African-American homeownership rose 3.4 percentage points during the second half of 2019—bringing it back to frown a three-decade to near historic averages—Zillow reports.
The share of African-American homeownership rose from 41.6% in 1970 to 46.5% in 2007. However, that rate fell during the Great Recession to below 1970 levels.
Forty-four percent of African-Americans owned homes by the end of 2019.
Additionally, African-American homeownership trails the share of non-African-American households in the 45 largest metros studied.
Homeownership has been a key path to wealth creation and stability for generations of Americans," said Jeff Tucker, a Zillow economist. "It appears that now, more than 10 years after a housing bust that hit black homeowners the hardest, more black families are beginning to move into homeownership. The remaining gap from the 2007 peak shows a long road ahead in the recovery, but this is a step in the right direction."

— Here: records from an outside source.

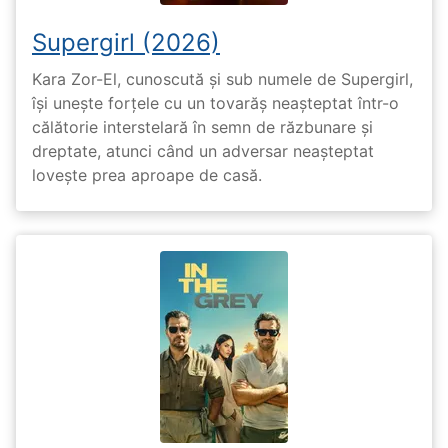
Supergirl (2026)
Kara Zor-El, cunoscută și sub numele de Supergirl,
își unește forțele cu un tovarăș neașteptat într-o
călătorie interstelară în semn de răzbunare și
dreptate, atunci când un adversar neașteptat
lovește prea aproape de casă.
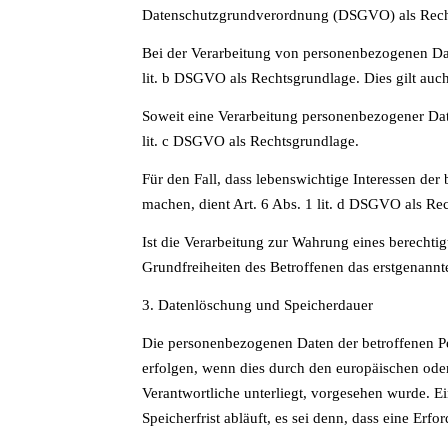
Datenschutzgrundverordnung (DSGVO) als Rech
Bei der Verarbeitung von personenbezogenen Daten,
lit. b DSGVO als Rechtsgrundlage. Dies gilt auc
Soweit eine Verarbeitung personenbezogener Daten
lit. c DSGVO als Rechtsgrundlage.
Für den Fall, dass lebenswichtige Interessen der
machen, dient Art. 6 Abs. 1 lit. d DSGVO als Re
Ist die Verarbeitung zur Wahrung eines berechti
Grundfreiheiten des Betroffenen das erstgenannte 
3. Datenlöschung und Speicherdauer
Die personenbezogenen Daten der betroffenen Pe
erfolgen, wenn dies durch den europäischen oder
Verantwortliche unterliegt, vorgesehen wurde. 
Speicherfrist abläuft, es sei denn, dass eine Erf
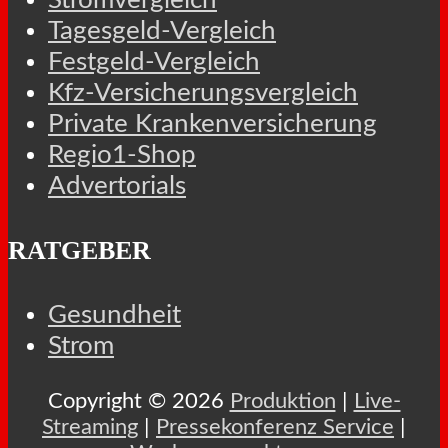
Tagesgeld-Vergleich
Festgeld-Vergleich
Kfz-Versicherungsvergleich
Private Krankenversicherung
Regio1-Shop
Advertorials
RATGEBER
Gesundheit
Strom
Copyright © 2026
Produktion
|
Live-
Streaming
|
Pressekonferenz Service
|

Sacramento, California, has since the largest increase since during the past decade, with the share of African-American homeowners rising 7.8 percentage points. Phoenix reported a 5.4 percentage-point increase, San Francisco saw that rate rise by 4.4 percentage points, and Portland, Oregon, had an increase of 3.9 percentage points.
African-American households have closed the gap the most in Sacramento; Orlando, Florida; and Cincinnati.

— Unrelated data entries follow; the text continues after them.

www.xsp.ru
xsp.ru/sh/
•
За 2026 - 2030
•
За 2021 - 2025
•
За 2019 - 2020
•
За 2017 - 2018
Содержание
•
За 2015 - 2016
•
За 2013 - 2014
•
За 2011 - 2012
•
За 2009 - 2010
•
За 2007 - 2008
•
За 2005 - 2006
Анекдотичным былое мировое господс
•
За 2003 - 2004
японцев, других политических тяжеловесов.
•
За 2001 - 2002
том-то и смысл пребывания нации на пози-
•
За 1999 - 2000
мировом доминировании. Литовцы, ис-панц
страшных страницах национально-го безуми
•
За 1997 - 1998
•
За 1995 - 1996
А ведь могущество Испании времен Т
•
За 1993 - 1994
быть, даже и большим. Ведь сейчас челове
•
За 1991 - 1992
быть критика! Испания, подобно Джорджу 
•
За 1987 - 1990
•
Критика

Birmingham, Alabama, has the highest rate of African-American homeownership at 52.2%. Washington, D.C., was a close second at 51.4%. Richmond, Virginia, and Atlanta followed, with rates of 49.9% and 48.2%, respectively. Birmingham has the seventh-highest share of the African-American population in the nation.
San Antoni has just the 37th-highest share of African-American residents, but they have a homeownership rate of 42.9%, which ranks 14th.
Minneapolis was found to have the lowest share of African-American homeownership of the metro studied at the end of 2018 at 22.3%—a decline from the three-year average of 24.6% from 2014 to 2016.
California led the way for the largest decline in African-American homeownership. San Jose reported a 9% decline, the drop in San Diego was 3%, and the dip in Los Angeles was nearly 2%.